» PROBLEM DETAILS: Your reply must contain exactly the lines running from the one with "Check the ends" to the last line of the entries below, both included, and no other lines.
◆ ◆ ◆ ◆
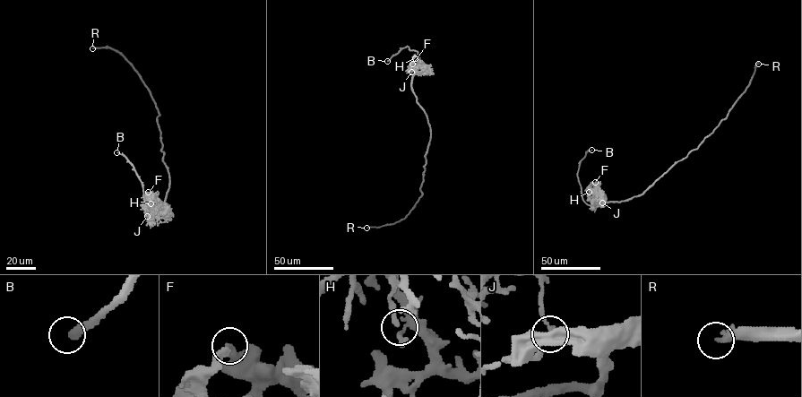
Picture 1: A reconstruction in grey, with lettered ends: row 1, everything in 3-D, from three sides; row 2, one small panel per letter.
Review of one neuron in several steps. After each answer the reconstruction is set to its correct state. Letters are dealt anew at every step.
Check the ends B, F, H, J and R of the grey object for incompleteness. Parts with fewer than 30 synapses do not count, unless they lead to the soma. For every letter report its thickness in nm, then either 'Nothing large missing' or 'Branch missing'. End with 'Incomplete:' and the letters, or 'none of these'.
B: Thickness 240 nm. Branch missing
F: Thickness 320 nm. Nothing large missing
H: Thickness 170 nm. Nothing large missing
J: Thickness 100 nm. Nothing large missing
R: Thickness 280 nm. Branch missing
Incomplete: B, R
◆ ◆ ◆ ◆
» SOLUTION FOR THIS EXERCISE:
Check the ends B, F, H, J and R of the grey object for incompleteness. Parts with fewer than 30 synapses do not count, unless they lead to the soma. For every letter report its thickness in nm, then either 'Nothing large missing' or 'Branch missing'. End with 'Incomplete:' and the letters, or 'none of these'.
B: Thickness 240 nm. Branch missing
F: Thickness 320 nm. Nothing large missing
H: Thickness 170 nm. Nothing large missing
J: Thickness 100 nm. Nothing large missing
R: Thickness 280 nm. Branch missing
Incomplete: B, R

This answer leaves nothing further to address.